[DATA EXTRACTS Boundary: Start]

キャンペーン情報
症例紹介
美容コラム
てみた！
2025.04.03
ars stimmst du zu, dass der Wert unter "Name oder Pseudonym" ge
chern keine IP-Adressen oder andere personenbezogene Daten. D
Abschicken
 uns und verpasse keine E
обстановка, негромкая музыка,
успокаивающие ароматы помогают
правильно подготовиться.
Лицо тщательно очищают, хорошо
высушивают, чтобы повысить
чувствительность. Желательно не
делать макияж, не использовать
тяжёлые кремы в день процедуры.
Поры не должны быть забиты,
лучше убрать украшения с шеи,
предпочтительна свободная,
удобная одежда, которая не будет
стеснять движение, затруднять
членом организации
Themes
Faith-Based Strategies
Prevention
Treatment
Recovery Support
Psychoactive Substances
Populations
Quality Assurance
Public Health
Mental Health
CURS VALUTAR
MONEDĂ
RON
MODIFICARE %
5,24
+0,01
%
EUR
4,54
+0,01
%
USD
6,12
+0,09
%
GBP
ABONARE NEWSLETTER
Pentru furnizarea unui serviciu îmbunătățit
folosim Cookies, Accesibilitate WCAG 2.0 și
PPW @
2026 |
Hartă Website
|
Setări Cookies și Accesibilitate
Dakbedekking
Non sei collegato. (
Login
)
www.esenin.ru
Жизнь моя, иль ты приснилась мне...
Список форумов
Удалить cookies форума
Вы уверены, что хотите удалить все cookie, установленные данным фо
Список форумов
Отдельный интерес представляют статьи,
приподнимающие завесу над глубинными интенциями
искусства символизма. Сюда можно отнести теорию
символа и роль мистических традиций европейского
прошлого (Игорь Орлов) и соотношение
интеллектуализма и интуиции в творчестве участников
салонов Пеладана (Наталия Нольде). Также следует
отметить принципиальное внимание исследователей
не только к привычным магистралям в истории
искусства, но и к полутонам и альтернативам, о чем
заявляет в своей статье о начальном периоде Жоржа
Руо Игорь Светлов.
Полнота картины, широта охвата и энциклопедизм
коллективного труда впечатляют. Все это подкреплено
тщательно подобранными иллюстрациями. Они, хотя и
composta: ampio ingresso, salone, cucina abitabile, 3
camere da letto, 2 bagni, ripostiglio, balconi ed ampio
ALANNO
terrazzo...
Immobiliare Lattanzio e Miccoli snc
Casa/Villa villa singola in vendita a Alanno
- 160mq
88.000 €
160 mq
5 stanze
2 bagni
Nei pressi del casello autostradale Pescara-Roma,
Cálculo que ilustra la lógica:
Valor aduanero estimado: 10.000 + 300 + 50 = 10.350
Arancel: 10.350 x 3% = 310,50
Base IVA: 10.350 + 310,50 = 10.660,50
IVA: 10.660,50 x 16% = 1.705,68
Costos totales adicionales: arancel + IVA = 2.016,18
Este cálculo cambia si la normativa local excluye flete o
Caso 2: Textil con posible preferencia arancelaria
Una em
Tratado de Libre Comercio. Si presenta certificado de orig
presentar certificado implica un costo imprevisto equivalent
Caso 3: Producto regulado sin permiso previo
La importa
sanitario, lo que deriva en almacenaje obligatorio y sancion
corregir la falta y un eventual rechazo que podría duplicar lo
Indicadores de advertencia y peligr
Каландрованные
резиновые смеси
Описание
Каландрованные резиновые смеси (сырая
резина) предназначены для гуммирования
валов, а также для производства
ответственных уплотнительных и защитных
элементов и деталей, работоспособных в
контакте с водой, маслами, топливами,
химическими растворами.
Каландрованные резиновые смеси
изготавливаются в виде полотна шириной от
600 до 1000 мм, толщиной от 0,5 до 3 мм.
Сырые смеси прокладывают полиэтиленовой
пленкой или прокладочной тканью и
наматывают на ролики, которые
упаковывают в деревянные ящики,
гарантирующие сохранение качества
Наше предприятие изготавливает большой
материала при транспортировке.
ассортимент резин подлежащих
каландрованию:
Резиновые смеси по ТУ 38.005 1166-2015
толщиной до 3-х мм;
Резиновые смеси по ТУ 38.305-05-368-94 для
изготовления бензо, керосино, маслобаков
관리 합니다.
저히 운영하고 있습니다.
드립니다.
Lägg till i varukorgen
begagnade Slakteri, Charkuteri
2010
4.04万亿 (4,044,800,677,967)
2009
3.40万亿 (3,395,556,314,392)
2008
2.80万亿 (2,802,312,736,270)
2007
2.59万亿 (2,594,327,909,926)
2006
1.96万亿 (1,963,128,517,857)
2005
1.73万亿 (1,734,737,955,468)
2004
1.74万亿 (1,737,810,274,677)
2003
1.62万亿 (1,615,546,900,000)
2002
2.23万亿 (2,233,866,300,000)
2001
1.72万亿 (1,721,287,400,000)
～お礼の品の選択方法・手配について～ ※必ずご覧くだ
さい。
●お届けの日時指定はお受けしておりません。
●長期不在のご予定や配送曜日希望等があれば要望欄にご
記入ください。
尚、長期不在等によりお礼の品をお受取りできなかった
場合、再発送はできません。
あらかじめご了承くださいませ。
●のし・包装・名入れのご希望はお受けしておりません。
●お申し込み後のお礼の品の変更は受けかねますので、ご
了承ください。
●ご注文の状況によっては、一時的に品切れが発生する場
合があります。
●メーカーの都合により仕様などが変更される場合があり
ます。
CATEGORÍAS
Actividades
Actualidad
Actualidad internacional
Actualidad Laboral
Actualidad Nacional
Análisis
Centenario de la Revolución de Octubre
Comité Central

[DATA EXTRACTS Boundary: End]

The required output is the lines from the one holding "1.96万亿 (1,963,128,517,857)" through the last line of the entries above, copied exactly.

1.96万亿 (1,963,128,517,857)
2005
1.73万亿 (1,734,737,955,468)
2004
1.74万亿 (1,737,810,274,677)
2003
1.62万亿 (1,615,546,900,000)
2002
2.23万亿 (2,233,866,300,000)
2001
1.72万亿 (1,721,287,400,000)
～お礼の品の選択方法・手配について～ ※必ずご覧くだ
さい。
●お届けの日時指定はお受けしておりません。
●長期不在のご予定や配送曜日希望等があれば要望欄にご
記入ください。
尚、長期不在等によりお礼の品をお受取りできなかった
場合、再発送はできません。
あらかじめご了承くださいませ。
●のし・包装・名入れのご希望はお受けしておりません。
●お申し込み後のお礼の品の変更は受けかねますので、ご
了承ください。
●ご注文の状況によっては、一時的に品切れが発生する場
合があります。
●メーカーの都合により仕様などが変更される場合があり
ます。
CATEGORÍAS
Actividades
Actualidad
Actualidad internacional
Actualidad Laboral
Actualidad Nacional
Análisis
Centenario de la Revolución de Octubre
Comité Central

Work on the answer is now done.